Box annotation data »
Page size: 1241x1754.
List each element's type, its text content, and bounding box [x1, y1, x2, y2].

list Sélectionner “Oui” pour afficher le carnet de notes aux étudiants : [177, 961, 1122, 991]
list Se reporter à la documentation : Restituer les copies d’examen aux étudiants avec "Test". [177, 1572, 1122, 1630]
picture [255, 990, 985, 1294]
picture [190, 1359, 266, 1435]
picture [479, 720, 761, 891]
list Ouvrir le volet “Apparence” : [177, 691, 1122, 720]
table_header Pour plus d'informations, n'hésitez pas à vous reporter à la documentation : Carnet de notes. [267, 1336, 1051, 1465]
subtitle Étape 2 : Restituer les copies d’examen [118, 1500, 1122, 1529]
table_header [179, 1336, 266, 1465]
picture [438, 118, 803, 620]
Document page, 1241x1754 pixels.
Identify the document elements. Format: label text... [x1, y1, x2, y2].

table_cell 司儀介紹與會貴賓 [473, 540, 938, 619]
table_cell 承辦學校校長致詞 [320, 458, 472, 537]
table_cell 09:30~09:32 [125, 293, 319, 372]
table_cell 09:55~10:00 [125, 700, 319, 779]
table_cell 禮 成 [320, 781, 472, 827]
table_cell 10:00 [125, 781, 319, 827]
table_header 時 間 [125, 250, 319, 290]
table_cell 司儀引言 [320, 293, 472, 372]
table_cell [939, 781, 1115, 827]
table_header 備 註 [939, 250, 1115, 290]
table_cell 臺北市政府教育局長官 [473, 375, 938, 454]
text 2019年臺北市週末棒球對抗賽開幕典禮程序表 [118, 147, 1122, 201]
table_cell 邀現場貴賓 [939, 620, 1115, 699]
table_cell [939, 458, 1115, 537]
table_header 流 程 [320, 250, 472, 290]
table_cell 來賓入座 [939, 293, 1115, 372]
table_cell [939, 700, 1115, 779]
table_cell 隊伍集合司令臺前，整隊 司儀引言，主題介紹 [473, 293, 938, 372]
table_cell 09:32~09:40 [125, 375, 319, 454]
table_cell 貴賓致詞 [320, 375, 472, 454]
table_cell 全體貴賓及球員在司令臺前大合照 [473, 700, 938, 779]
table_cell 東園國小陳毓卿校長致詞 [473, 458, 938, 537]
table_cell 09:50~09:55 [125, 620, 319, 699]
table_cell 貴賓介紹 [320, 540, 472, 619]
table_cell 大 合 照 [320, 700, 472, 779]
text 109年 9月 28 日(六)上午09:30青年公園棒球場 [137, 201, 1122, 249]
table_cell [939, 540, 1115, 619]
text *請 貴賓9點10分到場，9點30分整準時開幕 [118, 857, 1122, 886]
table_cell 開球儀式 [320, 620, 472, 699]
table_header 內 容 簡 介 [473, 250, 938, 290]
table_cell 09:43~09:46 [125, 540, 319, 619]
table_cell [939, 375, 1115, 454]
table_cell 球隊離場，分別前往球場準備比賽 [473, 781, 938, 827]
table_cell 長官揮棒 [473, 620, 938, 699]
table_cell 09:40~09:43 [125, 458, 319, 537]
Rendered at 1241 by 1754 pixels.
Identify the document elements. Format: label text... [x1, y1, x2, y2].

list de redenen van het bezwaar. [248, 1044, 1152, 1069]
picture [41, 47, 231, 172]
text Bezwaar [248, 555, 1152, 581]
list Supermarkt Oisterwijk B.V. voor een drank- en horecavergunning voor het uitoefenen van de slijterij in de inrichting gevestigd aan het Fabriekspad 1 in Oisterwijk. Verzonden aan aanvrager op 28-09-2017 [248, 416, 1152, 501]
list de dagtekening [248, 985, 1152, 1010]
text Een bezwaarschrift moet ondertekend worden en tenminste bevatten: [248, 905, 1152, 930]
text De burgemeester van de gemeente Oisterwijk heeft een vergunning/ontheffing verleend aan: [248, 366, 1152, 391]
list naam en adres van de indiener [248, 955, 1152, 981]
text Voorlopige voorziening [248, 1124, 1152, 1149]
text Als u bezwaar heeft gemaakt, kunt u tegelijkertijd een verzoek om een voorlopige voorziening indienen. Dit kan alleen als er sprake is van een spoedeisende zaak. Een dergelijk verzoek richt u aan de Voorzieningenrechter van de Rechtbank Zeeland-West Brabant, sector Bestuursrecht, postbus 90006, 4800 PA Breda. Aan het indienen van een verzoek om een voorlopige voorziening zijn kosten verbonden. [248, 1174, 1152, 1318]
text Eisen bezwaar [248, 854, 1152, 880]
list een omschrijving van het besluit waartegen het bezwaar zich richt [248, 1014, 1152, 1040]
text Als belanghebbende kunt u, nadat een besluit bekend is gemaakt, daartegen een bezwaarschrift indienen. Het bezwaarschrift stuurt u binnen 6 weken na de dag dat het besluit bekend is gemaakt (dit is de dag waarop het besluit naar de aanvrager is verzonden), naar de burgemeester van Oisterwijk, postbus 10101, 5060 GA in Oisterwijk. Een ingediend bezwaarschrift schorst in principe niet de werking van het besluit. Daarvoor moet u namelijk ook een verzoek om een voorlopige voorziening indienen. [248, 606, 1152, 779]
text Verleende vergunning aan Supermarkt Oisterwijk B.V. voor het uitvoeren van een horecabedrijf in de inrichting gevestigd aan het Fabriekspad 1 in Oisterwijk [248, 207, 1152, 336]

What you have to do » Please count the lines in the records that contain the word "Restituer" and give only that number.

Task solution » 2